- [What to work on]:
a: Translate this sentence from the passage on Campsall into French: "In 1931 the parish had a population of 260."
b: Continue the passage on Campsall, picking up after its final sentence.
------ Source extract ------
Campsall was historically a large parish in the West Riding of Yorkshire. The ancient parish included the townships of Norton, Sutton, Askern, Fenwick, and Moss, all of which became separate civil parishes in 1866. The civil parish of Campsall was abolished on 1 April 1938, and merged into the parish of Norton. In 1931 the parish had a population of 260.

It was not until the 1950s, that major changes began to affect the village. During this time, the Bacon-Franks abandoned Campsall Hall; it was rumoured that Mrs Bacon-Frank was growing tired of the view of Askern Colliery from the Hall. From 1956 the local authority and the National Coal Board developed a large area of housing in Campsall Park and Campsall Hall was converted into flats until 1986 when it was demolished. The Cooke-Yarboroughs had left Campsmount in the late 1930s, and the building was used as a military hospital until demolition in the 1950s. A private housing estate was built during the 1970s in the grounds of Campsmount Park.

== The village today ==
Today, Campsall has become established as a village of two parts. There is the old village near the church which still retains some of its rural charm, its cottages occupied by commuters who work in Leeds, Sheffield, Pontefract and Doncaster. There is also the newer part of Campsall formed in the 1950s from the Council and NCB housing projects. Askern Colliery ceased production in 1993 and after several years of relatively high unemployment the local people are beginning to find new employment opportunities, although many of the social problems associated with former mining areas remain.

Campsall hosts the secondary school Campsmount Academy, which has undergone large scale change over the years. Whilst known as 'Campmount Technology College' there were financial advantages, leading to structural development including a new sports hall named the 'David Ashton Sports Hall' after the legendary PE teacher who worked there for over 30 years. However, the school caught fire at around 1:30 a.m. on 13 December 2009, and suffered unrepairable damage, with only the 'David Ashton Sports Hall' and The Expressive Arts block/ Library surviving the devastating blaze. The new school building was completed in April 2012 and the school converted to academy status shortly afterwards.
------ Recorded information ------
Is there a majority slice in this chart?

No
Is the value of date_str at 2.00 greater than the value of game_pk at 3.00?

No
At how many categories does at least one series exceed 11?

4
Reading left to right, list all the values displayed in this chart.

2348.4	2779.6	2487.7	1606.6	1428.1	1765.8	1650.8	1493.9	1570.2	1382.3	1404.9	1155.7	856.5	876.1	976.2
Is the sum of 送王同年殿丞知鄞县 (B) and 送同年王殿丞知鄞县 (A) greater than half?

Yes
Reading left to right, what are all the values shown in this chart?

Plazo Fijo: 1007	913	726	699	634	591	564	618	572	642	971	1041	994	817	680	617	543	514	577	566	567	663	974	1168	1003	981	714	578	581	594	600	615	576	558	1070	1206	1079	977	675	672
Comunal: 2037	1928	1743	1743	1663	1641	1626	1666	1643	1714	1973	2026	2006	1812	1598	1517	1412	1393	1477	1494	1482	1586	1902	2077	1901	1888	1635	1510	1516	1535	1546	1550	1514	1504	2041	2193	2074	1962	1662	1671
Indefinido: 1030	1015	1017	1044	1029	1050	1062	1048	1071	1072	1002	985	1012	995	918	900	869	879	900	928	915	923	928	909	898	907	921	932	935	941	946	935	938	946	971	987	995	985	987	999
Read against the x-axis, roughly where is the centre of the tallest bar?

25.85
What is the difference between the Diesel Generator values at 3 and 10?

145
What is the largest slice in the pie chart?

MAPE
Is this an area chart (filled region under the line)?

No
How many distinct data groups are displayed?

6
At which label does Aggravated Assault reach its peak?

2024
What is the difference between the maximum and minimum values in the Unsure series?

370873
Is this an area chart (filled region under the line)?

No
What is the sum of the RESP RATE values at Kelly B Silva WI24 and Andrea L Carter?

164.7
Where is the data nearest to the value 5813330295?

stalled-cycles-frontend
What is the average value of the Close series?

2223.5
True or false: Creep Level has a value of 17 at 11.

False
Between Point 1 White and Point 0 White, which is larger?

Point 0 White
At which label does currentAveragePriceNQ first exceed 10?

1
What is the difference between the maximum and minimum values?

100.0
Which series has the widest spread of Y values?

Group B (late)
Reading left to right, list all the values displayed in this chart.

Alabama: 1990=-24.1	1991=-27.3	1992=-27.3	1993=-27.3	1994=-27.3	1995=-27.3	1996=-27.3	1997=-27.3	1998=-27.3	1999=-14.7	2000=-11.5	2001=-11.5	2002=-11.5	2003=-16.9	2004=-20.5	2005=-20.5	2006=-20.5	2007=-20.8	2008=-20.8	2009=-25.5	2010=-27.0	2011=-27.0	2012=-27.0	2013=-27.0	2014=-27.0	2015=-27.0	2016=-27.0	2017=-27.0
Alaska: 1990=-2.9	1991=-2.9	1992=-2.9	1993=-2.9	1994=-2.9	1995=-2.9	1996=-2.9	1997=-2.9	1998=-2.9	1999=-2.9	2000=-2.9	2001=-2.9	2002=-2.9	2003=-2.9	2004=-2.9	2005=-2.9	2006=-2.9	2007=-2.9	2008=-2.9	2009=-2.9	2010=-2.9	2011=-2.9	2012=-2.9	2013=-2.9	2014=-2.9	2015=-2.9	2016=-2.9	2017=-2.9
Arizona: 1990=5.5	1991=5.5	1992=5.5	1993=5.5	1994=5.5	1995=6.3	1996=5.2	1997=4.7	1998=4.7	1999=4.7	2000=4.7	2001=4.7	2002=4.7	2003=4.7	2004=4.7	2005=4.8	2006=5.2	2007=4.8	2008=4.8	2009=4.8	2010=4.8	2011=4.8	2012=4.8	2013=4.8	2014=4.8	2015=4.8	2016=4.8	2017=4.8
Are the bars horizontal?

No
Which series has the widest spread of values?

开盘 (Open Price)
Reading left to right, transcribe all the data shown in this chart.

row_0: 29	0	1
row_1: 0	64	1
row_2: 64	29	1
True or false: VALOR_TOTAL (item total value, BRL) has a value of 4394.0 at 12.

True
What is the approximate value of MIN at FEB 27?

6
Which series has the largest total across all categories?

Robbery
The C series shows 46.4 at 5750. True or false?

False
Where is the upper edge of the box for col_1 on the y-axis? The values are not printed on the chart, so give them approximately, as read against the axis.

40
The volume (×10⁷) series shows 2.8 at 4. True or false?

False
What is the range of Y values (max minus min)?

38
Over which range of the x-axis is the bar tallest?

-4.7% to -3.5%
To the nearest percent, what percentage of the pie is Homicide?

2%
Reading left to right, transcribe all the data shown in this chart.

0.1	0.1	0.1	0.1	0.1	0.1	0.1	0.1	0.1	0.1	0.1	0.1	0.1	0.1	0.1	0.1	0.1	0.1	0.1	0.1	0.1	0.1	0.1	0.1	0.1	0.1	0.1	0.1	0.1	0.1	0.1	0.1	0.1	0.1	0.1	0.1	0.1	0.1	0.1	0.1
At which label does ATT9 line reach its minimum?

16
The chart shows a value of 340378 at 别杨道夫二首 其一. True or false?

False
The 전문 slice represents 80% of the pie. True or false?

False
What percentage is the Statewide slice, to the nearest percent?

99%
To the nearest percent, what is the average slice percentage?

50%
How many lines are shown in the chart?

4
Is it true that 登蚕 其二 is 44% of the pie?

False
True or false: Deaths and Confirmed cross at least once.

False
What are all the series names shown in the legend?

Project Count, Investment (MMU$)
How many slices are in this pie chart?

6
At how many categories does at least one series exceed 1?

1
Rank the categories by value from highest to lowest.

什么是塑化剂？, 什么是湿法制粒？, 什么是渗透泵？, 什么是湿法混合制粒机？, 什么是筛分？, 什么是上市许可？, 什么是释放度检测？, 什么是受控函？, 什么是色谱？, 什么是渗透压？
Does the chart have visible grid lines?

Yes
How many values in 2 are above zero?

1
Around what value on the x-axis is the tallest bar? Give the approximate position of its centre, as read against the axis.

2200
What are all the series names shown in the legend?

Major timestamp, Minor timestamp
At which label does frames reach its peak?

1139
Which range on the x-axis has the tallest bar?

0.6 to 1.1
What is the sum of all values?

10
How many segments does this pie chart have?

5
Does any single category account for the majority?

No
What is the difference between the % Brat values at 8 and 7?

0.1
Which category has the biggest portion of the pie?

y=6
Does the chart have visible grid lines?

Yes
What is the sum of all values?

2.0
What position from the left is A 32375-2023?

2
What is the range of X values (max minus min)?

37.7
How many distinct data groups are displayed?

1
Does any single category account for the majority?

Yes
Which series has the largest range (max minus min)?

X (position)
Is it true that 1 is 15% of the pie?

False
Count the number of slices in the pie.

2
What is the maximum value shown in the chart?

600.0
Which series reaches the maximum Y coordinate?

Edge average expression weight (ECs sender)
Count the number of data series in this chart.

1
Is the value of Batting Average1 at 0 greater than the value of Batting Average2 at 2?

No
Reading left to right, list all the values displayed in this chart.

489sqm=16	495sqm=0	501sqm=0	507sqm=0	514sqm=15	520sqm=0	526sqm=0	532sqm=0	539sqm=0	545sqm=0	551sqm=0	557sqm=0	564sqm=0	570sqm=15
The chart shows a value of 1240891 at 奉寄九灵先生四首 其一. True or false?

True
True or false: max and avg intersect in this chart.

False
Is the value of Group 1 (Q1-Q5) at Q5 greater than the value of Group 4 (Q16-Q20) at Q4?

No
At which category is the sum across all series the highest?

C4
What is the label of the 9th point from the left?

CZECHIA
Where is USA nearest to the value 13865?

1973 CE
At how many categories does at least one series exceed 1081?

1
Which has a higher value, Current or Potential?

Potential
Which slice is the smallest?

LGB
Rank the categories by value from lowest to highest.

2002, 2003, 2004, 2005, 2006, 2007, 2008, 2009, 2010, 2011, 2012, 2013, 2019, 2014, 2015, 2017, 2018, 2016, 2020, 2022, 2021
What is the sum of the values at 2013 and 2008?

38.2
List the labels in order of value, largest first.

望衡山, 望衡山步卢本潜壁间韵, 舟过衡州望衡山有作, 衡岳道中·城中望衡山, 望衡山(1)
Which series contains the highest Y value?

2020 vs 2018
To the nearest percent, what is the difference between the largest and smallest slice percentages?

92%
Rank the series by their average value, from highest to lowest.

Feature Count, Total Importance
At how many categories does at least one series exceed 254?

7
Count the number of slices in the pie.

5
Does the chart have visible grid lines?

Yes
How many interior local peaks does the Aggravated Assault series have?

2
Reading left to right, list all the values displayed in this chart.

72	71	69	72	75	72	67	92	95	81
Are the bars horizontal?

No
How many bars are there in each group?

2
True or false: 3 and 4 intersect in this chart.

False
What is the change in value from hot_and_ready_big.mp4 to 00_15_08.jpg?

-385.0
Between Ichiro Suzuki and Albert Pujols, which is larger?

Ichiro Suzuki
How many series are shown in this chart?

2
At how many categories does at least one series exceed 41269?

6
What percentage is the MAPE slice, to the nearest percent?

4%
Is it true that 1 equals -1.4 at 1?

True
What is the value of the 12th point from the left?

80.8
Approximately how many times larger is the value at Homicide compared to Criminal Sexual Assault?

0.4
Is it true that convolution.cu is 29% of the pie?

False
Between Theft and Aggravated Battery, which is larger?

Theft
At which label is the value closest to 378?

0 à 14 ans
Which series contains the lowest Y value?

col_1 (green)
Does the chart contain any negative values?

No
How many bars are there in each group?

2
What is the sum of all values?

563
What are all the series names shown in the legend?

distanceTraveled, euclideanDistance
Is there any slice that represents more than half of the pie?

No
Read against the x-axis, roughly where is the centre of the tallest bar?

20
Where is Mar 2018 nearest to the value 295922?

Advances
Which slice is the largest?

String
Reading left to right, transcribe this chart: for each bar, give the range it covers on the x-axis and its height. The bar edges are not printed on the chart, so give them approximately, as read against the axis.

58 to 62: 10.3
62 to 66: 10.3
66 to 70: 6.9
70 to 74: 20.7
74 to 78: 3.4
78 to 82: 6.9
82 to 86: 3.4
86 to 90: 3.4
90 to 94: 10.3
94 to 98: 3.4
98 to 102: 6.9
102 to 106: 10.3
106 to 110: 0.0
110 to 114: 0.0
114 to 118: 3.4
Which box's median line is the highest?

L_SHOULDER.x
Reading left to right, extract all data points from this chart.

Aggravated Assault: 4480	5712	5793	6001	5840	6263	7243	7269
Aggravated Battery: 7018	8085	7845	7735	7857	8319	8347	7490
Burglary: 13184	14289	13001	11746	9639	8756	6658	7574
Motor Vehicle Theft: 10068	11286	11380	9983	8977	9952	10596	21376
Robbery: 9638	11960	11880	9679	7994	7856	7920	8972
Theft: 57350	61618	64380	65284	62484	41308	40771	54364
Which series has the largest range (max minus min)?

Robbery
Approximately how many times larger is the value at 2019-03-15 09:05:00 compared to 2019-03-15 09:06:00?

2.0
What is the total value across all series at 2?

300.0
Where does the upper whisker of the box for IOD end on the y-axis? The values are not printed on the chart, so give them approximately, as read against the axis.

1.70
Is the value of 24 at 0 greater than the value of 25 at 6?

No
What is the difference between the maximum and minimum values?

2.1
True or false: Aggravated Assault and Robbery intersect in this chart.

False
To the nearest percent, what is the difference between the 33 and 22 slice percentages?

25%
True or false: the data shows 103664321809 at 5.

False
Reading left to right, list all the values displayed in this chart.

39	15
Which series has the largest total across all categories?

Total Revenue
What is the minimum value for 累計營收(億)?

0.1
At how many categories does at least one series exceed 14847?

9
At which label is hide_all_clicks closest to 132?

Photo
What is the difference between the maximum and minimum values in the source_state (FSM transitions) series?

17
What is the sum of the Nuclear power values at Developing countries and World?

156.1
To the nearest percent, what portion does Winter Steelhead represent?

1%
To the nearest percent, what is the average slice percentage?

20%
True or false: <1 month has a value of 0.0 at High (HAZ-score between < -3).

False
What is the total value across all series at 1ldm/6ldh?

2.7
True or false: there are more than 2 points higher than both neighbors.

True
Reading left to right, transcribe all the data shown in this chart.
------
- [Task-by-task answers]:
a: En 1931, la paroisse comptait 260 habitants.

b:
==The Church of St Mary Magdalene, Campsall and the Robin Hood legend==

The historian John Paul Davis wrote of the connection between Robin Hood and the Church of Saint Mary Magdalene at Campsall. The fifteenth century ballad entitled, A Gest of Robyn Hode states that Robin Hood built a chapel in Barnsdale that he dedicated to Mary Magdalene.

‘I made a chapel in Bernysdale,

That seemly is to se,

It is of Mary Magdaleyne

And thereto wolde I be’.

Davis indicates that there is only one church dedicated to Mary Magdalene within what one might reasonably consider to have been the mediaeval forest of Barnsdale, and that is the church at Campsall. The church was built in the late eleventh century by Robert de Lacy, 2nd Baron of Pontefract. Local legend suggests that Robin Hood and Maid Marion were married at the church of Saint Mary Magdalene, Campsall.

== The Society for the Acquisition of Knowledge ==

The Campsall Society for the Acquisition of Knowledge was founded in the late 1830s when the family of Mr. Charles Wood rented Campsall Hall and employed several promising young scholars – English and European – to tutor their sons Neville, Willoughby and Charles Junior. The father, Charles Thorold Wood, had been a captain in the Royal Horse Guards, and was an ornithologist. His wife, Jane, was an early adherent of homeopathy. Neville (1818–) at this time was editor of a journal called "The Naturalist", a contributor to "The Analyst" and had, in 1836, published "The Ornithologist's Text-Book" (John W. Parker, London). He later went to London and led the Homeopathic movement there. Their tutors included Giacomo (James) Chiosso, later professor of gymnastics at University College London and inventor of the Polymachinon (forerunner of the modern exercise machine), Edwin Lankester, Leonhard Schmitz and Ferdinand Moller. The Society had probably ceased to exist by the early 1840s, as the tutors had mostly moved on by this time.